Their first three styles are a Belgian-style tripel, a black IPA and a Berliner weisse.

The beer is available only at a handful of bars, including the Blue Dog Pub in Lansdale and the Sidebar in West Chester. A brewhouse pub is in the works, but for now you can pick up growlers to go at the brewery on weekends between noon and 4 p.m.

Free Will, Perkasie. Both John Stemler and partner Dominic Capece got their start as homebrewers, eventually morphing their hobbyist equipment into a full-scale, 7.5-barrel professional system.

They don't run a tasting room, but that's OK because Free Will is already available in about 40 area bars. Citra Pale Ale, a refresher made with distinctive, lemon-like hops, is its flagship. The one that gets you scratching your head is Pale Stout, a malty ale that tastes like Guinness and looks like Bass.

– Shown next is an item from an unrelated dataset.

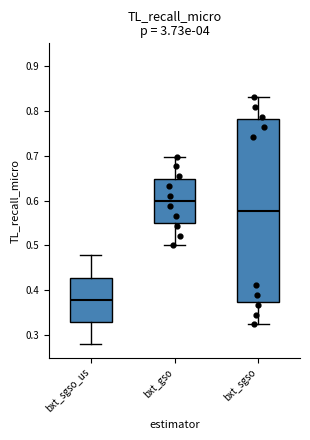

Reading left to right, read every box against the y-axis: the position of its median line, the range the box covers, and the ends of its whiskers. The values are not printed on the chart, so give them approximately, as read against the axis.

bxt_sgso_us: median 0.38, box 0.33 to 0.43, whiskers 0.28 to 0.48
bxt_gso: median 0.60, box 0.55 to 0.65, whiskers 0.50 to 0.70
bxt_sgso: median 0.58, box 0.37 to 0.78, whiskers 0.32 to 0.83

Forest & Main, 61 N. Main St., Ambler. The loooong-awaited brewpub from brewers Gerard Olson and Daniel Endicott finally opened last weekend, and the locals are already embracing the place. Operating out of a converted 19th-century house in the lively borough's growing restaurant district, the pub is a series of small, quaint rooms whose design and renovation was completed almost entirely by the two partners themselves.

Their beers — an unusual pairing of British and Belgian styles — show the same careful craftmanship. Tiny Tim is a full-bodied English bitter that, with just 3.5 percent alcohol by volume, may be the very definition of a session beer. Lunaire is a superb Belgian-style saison whose complex, lightly sour flavor is the product of two months in a wine barrel. Don't look for wings or nachos on the menu; entrees are fresh and include a $15 burger, lamb pie and roasted chicken. Order a $6.50 flight of four beer samples to pair with the bacon popcorn.

Doylestown Brewing, Doylestown. The newest guy on the block is Joe Modestine, whose family has been around for years, operating several restaurants in Montgomery County. This is his first brewery experience, and he readily acknowledges he's not a craft beer expert. "I'm aiming for introductory beers for people who are more mainstream beer drinkers," he said.

His brands will be contract-brewed by consultant Bob Klinetob at City Brewing, the former Rolling Rock plant in Latrobe, Pa. Modestine said he's hoping to open his own production facility in downtown Doylestown this summer.

Look for Union Street IPA, 90-calorie Fountain House Light and R5 Lager on draft, with bottles and cans available in June.